Directive: Copy each line below that includes "Kenmore".

Data records:

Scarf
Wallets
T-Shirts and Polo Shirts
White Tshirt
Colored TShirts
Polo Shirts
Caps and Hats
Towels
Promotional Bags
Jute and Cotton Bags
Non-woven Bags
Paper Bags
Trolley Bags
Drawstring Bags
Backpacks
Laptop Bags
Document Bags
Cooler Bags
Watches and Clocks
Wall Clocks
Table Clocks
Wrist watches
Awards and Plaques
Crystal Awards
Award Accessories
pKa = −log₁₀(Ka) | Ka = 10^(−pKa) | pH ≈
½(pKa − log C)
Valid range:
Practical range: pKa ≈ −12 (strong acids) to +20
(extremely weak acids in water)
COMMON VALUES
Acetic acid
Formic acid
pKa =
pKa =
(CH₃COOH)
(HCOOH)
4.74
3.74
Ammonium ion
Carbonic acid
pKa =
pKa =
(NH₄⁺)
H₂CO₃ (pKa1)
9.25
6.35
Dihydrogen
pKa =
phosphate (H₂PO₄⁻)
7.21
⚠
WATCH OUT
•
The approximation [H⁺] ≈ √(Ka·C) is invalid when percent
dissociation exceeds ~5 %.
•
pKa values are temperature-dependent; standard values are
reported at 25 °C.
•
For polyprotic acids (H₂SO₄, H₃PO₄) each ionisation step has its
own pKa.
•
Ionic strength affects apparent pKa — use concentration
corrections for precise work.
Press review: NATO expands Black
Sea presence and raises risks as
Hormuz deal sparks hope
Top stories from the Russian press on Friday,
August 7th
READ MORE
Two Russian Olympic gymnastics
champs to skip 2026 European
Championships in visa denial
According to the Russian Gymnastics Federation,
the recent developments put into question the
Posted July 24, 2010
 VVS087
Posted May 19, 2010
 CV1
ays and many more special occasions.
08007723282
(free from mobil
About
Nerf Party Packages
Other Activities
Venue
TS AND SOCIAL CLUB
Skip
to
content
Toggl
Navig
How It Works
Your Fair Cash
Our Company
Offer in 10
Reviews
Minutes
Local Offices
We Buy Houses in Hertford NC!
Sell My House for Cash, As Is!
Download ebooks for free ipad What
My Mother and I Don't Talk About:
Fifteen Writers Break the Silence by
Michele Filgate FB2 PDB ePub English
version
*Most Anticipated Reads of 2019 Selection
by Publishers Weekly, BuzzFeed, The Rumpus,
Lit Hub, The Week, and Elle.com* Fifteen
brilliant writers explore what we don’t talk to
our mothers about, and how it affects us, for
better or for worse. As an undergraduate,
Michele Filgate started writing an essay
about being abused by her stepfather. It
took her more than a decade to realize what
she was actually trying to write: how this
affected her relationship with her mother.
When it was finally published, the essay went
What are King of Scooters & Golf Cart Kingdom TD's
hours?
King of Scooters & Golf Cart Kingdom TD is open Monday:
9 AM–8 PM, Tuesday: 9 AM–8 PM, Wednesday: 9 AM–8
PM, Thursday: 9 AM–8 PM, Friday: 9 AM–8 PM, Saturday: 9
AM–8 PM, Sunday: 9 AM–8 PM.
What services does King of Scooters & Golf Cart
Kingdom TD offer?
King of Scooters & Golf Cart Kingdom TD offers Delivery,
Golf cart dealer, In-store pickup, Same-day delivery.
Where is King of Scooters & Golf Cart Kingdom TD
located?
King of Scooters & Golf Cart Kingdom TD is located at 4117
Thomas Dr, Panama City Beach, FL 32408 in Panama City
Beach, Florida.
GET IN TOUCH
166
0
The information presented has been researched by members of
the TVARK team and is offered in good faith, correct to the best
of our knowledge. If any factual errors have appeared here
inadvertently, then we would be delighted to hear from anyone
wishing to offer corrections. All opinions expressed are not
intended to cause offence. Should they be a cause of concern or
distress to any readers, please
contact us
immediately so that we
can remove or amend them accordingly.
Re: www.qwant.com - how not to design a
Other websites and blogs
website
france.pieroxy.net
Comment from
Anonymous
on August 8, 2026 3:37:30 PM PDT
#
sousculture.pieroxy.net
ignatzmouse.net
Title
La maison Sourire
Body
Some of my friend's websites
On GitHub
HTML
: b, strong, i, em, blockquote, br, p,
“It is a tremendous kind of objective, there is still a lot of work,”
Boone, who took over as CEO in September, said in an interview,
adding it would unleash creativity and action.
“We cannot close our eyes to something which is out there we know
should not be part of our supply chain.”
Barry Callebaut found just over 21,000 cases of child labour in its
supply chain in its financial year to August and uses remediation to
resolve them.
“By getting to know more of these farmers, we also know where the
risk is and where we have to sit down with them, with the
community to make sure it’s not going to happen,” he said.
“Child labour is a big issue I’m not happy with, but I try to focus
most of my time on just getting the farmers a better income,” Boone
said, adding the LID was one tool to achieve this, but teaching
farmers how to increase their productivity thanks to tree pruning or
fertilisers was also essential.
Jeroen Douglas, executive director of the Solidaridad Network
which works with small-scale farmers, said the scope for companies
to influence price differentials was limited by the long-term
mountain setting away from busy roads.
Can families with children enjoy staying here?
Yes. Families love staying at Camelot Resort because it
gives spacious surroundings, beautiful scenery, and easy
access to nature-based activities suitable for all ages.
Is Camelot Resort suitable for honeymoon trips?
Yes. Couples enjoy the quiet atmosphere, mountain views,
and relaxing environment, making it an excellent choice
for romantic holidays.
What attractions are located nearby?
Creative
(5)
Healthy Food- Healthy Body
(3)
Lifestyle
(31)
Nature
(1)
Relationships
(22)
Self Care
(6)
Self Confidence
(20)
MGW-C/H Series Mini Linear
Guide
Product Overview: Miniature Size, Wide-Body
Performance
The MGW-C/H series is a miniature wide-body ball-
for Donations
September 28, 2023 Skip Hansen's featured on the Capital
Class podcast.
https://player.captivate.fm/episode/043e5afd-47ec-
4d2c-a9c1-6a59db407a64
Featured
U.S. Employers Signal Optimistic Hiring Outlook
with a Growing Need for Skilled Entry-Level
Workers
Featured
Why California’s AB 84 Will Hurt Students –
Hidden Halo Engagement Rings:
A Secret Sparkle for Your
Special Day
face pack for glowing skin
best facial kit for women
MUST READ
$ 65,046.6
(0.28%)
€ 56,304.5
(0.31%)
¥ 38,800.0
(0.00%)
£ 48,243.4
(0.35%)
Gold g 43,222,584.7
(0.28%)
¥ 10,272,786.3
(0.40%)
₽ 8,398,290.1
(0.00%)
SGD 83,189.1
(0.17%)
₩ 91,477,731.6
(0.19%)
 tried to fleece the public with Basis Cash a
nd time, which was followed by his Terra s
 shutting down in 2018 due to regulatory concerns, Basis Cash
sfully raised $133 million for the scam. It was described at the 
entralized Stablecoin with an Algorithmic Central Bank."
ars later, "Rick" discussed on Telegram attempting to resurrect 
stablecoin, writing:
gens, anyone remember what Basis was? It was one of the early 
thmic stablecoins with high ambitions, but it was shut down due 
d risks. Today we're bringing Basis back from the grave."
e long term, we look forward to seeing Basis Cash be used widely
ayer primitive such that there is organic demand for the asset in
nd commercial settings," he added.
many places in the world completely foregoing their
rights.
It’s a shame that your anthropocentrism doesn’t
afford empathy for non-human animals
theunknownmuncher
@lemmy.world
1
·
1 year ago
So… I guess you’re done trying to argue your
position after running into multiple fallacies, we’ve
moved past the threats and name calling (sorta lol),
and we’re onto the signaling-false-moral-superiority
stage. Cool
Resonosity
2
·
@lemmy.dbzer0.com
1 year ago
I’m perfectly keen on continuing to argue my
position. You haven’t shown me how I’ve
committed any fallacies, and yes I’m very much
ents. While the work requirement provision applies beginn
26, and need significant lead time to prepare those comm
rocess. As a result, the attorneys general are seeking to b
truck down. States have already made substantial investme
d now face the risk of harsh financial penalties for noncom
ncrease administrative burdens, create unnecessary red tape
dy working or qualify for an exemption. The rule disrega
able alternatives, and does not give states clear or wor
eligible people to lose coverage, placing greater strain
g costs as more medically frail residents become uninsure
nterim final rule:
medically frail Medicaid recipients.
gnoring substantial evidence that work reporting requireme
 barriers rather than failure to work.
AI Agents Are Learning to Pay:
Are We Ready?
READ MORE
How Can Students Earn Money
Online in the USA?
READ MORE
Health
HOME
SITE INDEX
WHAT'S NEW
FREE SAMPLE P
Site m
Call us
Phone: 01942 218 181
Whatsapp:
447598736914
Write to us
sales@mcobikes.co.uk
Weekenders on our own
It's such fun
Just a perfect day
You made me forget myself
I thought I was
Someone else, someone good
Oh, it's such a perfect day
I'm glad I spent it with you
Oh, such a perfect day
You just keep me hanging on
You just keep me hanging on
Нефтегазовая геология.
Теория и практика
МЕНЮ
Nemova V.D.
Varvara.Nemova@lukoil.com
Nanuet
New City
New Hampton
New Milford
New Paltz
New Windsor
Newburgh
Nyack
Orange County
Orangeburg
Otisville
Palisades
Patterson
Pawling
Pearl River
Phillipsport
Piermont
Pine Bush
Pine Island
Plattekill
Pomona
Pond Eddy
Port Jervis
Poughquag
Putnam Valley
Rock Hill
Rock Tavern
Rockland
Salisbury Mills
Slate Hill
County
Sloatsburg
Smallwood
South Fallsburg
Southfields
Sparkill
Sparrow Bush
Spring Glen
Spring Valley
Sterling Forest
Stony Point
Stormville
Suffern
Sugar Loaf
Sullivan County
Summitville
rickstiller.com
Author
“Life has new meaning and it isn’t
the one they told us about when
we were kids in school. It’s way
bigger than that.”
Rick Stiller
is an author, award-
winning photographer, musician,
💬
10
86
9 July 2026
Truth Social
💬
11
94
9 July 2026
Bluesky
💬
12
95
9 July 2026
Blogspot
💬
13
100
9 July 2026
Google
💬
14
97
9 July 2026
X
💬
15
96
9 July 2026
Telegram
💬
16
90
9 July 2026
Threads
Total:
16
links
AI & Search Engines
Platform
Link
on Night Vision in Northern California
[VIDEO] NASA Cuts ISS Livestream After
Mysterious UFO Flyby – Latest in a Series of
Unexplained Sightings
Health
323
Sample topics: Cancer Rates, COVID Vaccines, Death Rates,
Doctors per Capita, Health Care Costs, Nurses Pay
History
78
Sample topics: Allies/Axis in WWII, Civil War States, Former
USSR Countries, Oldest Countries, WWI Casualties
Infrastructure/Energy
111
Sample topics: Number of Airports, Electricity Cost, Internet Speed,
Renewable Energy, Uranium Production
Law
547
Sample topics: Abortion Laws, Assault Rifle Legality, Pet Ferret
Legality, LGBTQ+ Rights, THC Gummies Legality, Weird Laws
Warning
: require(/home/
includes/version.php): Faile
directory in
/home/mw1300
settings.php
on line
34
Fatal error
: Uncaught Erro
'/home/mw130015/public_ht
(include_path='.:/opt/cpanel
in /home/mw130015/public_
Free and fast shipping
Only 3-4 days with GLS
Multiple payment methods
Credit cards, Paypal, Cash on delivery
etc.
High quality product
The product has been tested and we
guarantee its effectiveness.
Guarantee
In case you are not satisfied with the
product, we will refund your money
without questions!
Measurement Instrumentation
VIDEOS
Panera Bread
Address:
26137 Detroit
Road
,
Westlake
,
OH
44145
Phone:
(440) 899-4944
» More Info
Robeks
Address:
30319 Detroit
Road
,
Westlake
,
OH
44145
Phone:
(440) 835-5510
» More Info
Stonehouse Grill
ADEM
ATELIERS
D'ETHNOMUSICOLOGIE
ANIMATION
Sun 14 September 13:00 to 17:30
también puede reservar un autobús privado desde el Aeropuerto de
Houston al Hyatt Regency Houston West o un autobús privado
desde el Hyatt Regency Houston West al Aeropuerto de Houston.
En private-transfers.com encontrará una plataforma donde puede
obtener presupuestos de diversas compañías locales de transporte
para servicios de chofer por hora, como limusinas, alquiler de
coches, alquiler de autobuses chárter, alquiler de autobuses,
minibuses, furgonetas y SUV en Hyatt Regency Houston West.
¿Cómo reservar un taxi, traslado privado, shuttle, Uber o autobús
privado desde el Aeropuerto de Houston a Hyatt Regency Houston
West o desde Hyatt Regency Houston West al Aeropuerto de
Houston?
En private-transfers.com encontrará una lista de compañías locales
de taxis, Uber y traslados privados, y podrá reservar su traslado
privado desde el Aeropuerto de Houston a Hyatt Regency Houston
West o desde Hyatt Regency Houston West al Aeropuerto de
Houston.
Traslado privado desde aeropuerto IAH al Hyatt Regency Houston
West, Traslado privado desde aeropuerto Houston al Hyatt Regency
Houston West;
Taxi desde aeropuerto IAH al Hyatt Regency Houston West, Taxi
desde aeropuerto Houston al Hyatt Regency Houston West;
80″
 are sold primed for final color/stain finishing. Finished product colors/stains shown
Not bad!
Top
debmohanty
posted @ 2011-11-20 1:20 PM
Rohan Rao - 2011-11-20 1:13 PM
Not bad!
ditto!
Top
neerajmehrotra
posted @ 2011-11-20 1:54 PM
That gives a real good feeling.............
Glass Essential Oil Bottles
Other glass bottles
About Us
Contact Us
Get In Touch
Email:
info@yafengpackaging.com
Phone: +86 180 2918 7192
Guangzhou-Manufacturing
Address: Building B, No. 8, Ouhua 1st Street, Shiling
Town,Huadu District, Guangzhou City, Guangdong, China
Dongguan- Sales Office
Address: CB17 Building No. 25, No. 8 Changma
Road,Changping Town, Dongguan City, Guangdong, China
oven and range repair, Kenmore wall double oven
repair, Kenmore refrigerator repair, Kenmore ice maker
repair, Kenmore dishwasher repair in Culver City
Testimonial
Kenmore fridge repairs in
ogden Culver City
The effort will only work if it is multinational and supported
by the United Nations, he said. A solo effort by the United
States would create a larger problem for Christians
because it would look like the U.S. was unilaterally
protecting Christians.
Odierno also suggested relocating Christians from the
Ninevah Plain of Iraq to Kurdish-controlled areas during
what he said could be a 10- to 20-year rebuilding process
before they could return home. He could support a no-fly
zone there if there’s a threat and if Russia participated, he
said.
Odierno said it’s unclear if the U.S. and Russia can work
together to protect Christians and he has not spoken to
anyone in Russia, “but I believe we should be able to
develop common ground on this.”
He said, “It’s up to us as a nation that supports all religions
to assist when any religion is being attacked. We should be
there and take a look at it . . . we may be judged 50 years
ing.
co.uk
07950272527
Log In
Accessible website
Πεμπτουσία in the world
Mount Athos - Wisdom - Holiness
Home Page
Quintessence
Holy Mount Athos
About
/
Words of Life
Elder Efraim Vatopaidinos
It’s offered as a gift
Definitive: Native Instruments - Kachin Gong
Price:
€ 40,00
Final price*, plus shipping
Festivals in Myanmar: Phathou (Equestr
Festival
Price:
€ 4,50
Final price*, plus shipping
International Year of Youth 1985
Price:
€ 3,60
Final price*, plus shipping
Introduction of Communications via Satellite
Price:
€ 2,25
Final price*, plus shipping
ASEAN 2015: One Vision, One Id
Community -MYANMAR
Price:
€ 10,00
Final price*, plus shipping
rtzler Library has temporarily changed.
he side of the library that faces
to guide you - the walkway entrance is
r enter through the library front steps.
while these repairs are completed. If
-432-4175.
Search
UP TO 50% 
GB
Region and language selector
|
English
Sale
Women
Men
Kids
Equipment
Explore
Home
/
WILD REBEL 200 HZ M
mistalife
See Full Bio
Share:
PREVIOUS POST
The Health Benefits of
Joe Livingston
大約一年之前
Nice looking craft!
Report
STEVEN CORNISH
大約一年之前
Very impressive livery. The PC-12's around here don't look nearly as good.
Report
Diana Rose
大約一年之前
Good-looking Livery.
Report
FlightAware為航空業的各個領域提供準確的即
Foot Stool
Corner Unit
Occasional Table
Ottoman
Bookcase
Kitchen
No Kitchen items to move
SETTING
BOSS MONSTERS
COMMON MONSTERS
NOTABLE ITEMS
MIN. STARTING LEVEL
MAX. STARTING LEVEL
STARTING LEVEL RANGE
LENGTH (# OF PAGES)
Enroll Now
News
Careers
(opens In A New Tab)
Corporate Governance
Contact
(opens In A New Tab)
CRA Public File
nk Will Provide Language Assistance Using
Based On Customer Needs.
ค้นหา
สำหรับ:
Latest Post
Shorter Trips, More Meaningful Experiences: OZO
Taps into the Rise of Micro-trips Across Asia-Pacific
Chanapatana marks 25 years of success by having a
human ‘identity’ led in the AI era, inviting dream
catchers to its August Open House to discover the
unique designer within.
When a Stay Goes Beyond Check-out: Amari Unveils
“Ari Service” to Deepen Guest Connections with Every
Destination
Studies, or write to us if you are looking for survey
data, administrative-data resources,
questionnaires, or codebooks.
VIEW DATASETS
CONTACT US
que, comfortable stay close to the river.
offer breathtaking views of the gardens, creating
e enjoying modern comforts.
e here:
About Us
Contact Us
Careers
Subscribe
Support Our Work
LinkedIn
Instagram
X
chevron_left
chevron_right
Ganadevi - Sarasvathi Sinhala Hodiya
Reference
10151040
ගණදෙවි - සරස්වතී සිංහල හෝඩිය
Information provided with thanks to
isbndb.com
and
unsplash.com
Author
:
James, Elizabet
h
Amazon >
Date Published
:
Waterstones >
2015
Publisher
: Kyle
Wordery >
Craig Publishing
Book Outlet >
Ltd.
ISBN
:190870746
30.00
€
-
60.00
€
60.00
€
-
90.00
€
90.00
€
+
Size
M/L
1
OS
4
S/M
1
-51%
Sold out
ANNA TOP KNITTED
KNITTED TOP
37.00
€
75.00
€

Result of this task:
oven and range repair, Kenmore wall double oven
repair, Kenmore refrigerator repair, Kenmore ice maker
repair, Kenmore dishwasher repair in Culver City
Kenmore fridge repairs in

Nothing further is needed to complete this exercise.